With the recent release of The Rise of Skywalker, Star Wars builds have been multiplying faster than Star Wars spin-offs and sequels. For me, none of the sequels/prequels/spin-offs comes close to the magic that is the original trilogy, though I am always happy to see more of the galaxy far, far away; yet the builds inspired by it all are getting better and better. Take this microscale build of Jabba the Hutt’s sail barge from The Return of the Jedi by Okay Yaramanoglu. It captures all of the essential details, from the sarlacc to the bantha and the smaller skiffs, all within a 16×16 stud footprint. Some true fans may object to the beak on the sarlacc, but it is still well done. Perhaps we can edit it out later, when the special edition is released.
The rowboat is an inspired touch for the sail barge, recreating the hull shape so effectively I am shocked to have never seen it done before (or perhaps I’ve just been living under a Krayt dragon skeleton for too long, and it has been done before). The red sails could use some dust or sand on them, since everything on Tatooine is dusty and sandy, but the simple pieces imitate the shape perfectly for this scale. The old Technic toothed plates give some clever connections for the skiffs, and the hair for the bantha is amazing. All in all, I think this is a great Pit of Carkoon.
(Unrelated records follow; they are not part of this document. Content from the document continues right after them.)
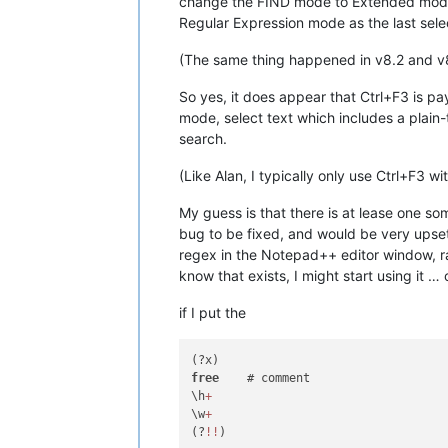
change the FIND mode to Extended mode, a
Regular Expression mode as the last sele
(The same thing happened in v8.2 and v
So yes, it does appear that Ctrl+F3 is pa
mode, select text which includes a plain
search.
(Like Alan, I typically only use Ctrl+F3 w
My guess is that there is at lease one s
bug to be fixed, and would be very upset
regex in the Notepad++ editor window, rat
know that exists, I might start using it …
if I put the
free
    # comment

\h
+
\w
+
(?
!
!
)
They say the clothes make the man…and sometimes, the hat makes the Hutt. This microscale LEGO model of Jabba the Hutt’s throne room by Grantmasters was inspired by the dark green bandana element and a rainbow of tiny statuette minifigures. Among them is a Dementor from the microscale Hogwarts set used to depict Luke Skywalker as he attempts to mind-trick the slimy crime lord. My second favorite part use, after Jabba himself, is the Niffler figure.